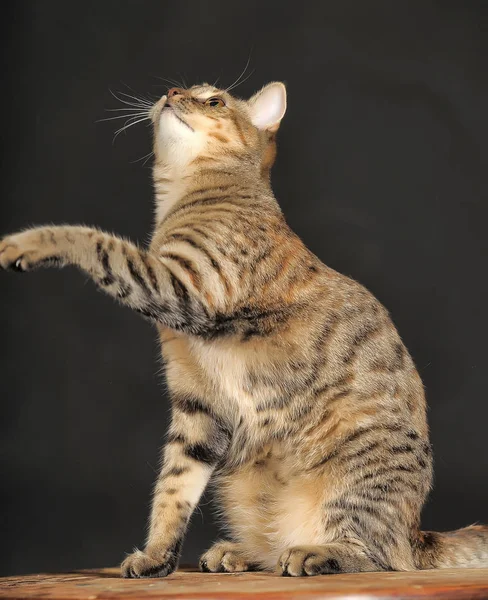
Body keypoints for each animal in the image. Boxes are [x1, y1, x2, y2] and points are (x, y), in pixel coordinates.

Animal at [0, 81, 488, 576]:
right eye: (181, 88)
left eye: (213, 100)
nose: (172, 91)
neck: (182, 197)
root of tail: (416, 533)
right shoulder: (196, 404)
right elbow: (174, 487)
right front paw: (157, 558)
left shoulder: (183, 288)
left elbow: (94, 241)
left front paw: (25, 243)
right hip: (239, 481)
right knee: (278, 546)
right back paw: (239, 552)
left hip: (356, 476)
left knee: (377, 556)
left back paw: (315, 552)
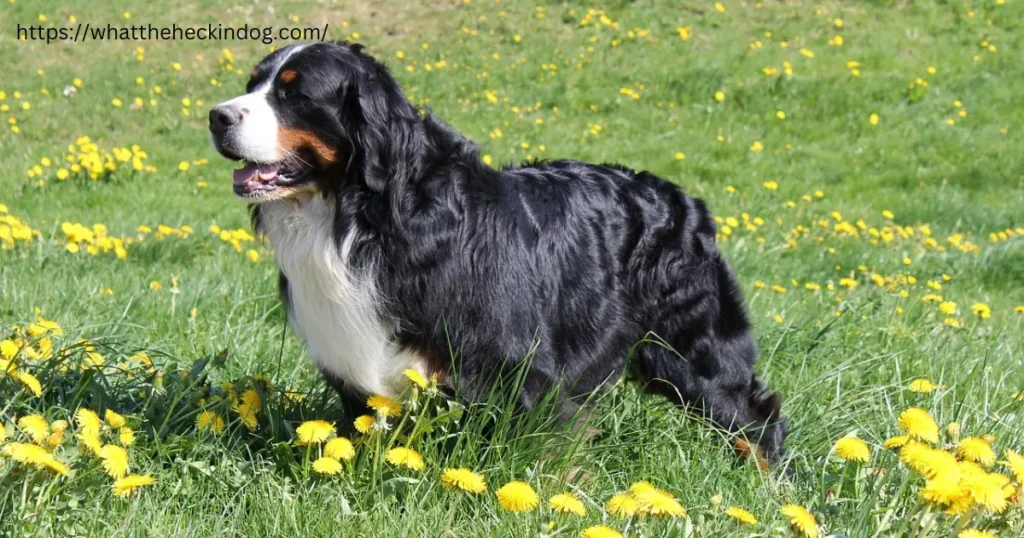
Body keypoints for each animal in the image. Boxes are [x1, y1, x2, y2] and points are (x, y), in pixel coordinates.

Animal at [205, 42, 782, 461]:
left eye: (293, 94)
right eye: (252, 84)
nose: (216, 116)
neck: (364, 219)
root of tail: (683, 197)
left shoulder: (518, 369)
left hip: (694, 351)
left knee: (756, 417)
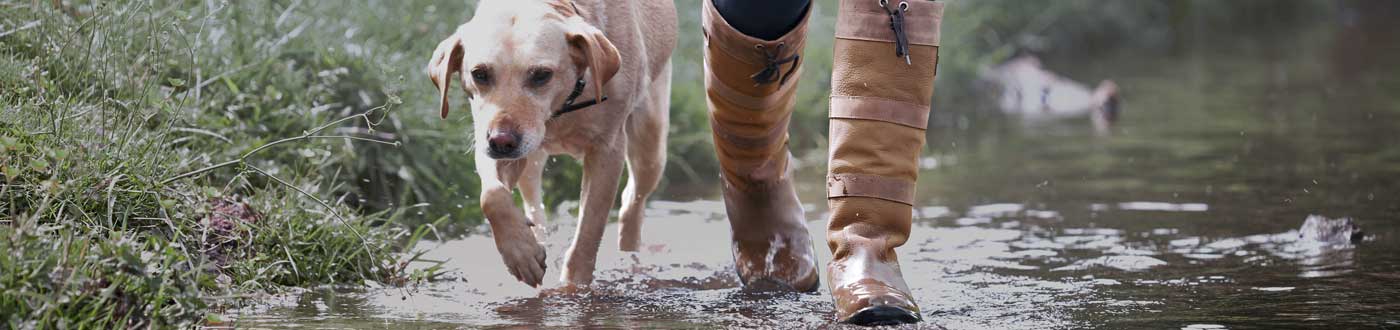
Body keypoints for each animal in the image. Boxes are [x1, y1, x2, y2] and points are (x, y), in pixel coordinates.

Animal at [425, 0, 677, 288]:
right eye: (479, 74)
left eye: (541, 75)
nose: (501, 142)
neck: (564, 106)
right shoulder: (491, 143)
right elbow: (492, 197)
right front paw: (521, 253)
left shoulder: (607, 150)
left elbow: (589, 229)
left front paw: (573, 287)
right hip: (529, 162)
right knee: (534, 203)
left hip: (650, 144)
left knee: (631, 202)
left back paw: (630, 257)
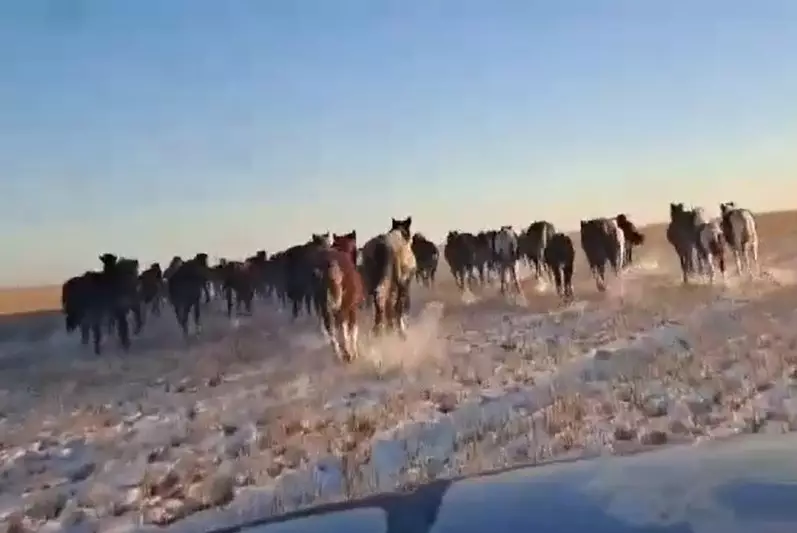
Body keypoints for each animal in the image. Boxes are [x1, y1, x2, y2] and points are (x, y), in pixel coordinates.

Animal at [318, 233, 366, 362]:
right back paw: (348, 353)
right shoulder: (353, 309)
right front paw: (354, 352)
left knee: (331, 330)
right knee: (343, 326)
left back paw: (338, 355)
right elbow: (353, 330)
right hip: (343, 307)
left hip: (325, 309)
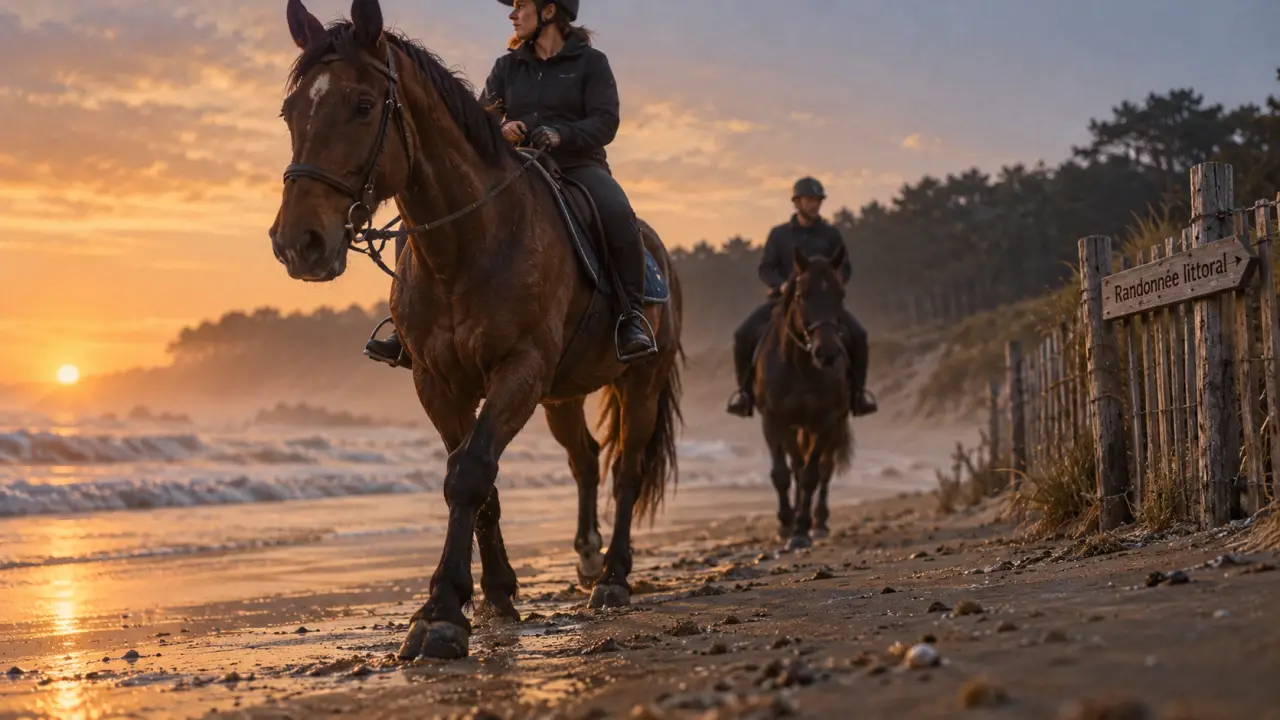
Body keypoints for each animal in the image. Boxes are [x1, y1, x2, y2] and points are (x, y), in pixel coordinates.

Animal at [270, 0, 683, 660]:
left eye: (363, 106)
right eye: (291, 112)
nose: (298, 244)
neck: (467, 244)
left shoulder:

Task: Everything from the opening line of the data through the line with "left elbow: (94, 241)" should be repeated exactly; leave the pictures out.

Your response:
Body keypoints for each animal in the image. Boxes are [x1, y1, x2, y2] and points are (x, y), in pixel coordinates.

Animal at [0, 81, 488, 576]:
right eye: (181, 88)
left eye: (213, 100)
nose: (172, 91)
neck: (182, 197)
root of tail: (416, 533)
right shoulder: (196, 404)
right elbow: (174, 487)
right front paw: (157, 558)
left shoulder: (183, 288)
left elbow: (94, 241)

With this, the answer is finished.